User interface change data
# # #
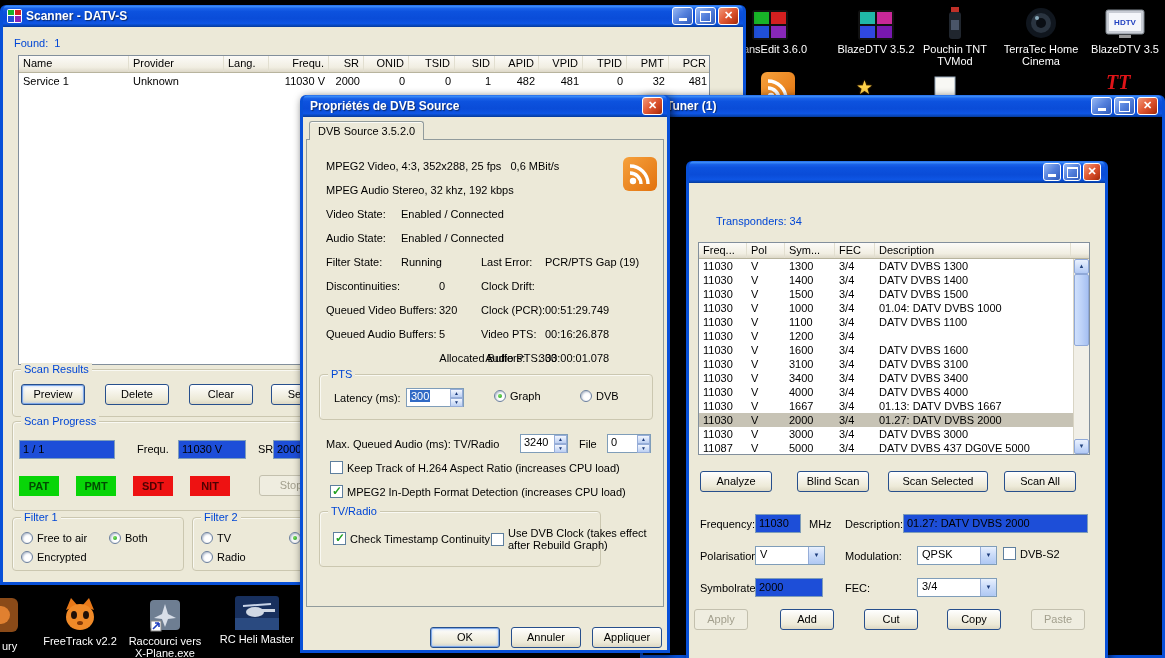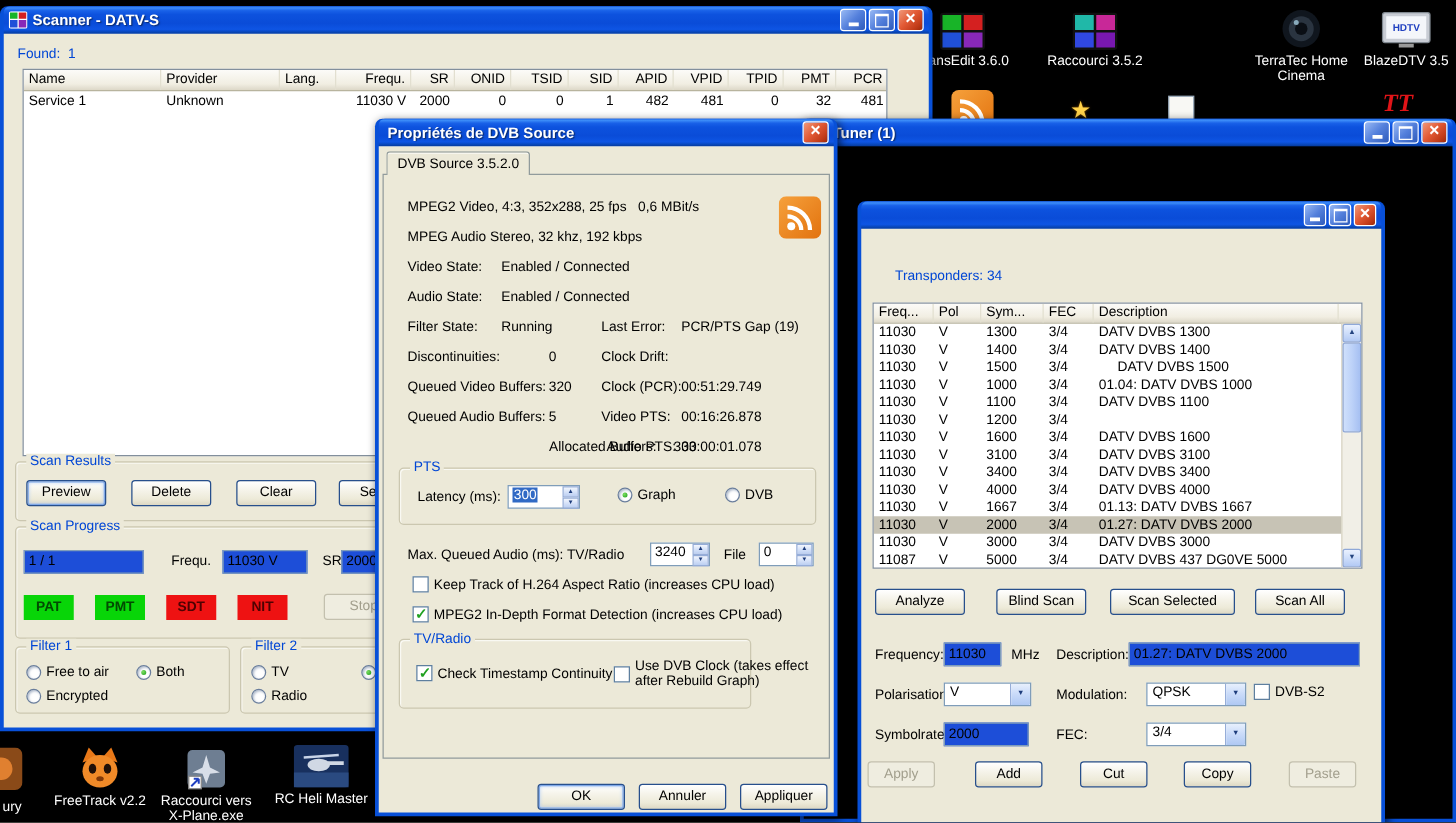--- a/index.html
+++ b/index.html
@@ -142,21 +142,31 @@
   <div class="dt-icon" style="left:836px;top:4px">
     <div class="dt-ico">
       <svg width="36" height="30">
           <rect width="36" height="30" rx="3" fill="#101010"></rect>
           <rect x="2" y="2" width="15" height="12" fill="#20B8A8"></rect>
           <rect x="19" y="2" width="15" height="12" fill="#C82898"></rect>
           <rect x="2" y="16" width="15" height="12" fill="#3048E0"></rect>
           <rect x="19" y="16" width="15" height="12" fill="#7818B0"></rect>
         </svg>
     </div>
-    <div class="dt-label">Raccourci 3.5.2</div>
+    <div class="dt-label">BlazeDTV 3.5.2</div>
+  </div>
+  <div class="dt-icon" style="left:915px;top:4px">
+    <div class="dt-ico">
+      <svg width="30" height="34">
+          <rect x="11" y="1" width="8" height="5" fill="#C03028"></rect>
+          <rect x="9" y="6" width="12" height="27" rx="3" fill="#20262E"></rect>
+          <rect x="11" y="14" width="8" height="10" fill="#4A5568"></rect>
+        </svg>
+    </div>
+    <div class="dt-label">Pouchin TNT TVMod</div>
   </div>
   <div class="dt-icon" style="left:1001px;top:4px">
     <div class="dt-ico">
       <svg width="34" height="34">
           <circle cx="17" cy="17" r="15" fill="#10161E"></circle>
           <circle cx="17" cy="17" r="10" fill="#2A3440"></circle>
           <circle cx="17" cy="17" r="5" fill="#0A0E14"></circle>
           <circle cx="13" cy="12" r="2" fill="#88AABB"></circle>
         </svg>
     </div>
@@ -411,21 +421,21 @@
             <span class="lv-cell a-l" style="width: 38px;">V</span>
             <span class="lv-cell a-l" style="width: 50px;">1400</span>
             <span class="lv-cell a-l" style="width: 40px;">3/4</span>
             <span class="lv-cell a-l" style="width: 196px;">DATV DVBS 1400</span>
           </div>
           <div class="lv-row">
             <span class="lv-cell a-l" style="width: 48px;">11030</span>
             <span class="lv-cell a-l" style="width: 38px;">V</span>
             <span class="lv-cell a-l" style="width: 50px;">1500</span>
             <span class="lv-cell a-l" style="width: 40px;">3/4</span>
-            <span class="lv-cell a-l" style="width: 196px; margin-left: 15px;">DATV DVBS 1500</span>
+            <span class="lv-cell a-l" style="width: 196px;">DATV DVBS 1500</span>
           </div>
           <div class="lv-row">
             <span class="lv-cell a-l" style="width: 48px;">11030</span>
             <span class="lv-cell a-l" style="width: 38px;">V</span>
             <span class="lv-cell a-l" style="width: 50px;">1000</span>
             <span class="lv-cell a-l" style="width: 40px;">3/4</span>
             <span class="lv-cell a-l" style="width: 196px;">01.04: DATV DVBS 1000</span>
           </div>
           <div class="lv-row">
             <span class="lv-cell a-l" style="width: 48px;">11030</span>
# # #
§ EXERCISE DIRECTIONS:
Search the entries for the string "left" and return each line where it turns up.

§ WRITTEN REPLY:
   <div class="dt-icon" style="left:836px;top:4px">
+  <div class="dt-icon" style="left:915px;top:4px">
   <div class="dt-icon" style="left:1001px;top:4px">
-            <span class="lv-cell a-l" style="width: 196px; margin-left: 15px;">DATV DVBS 1500</span>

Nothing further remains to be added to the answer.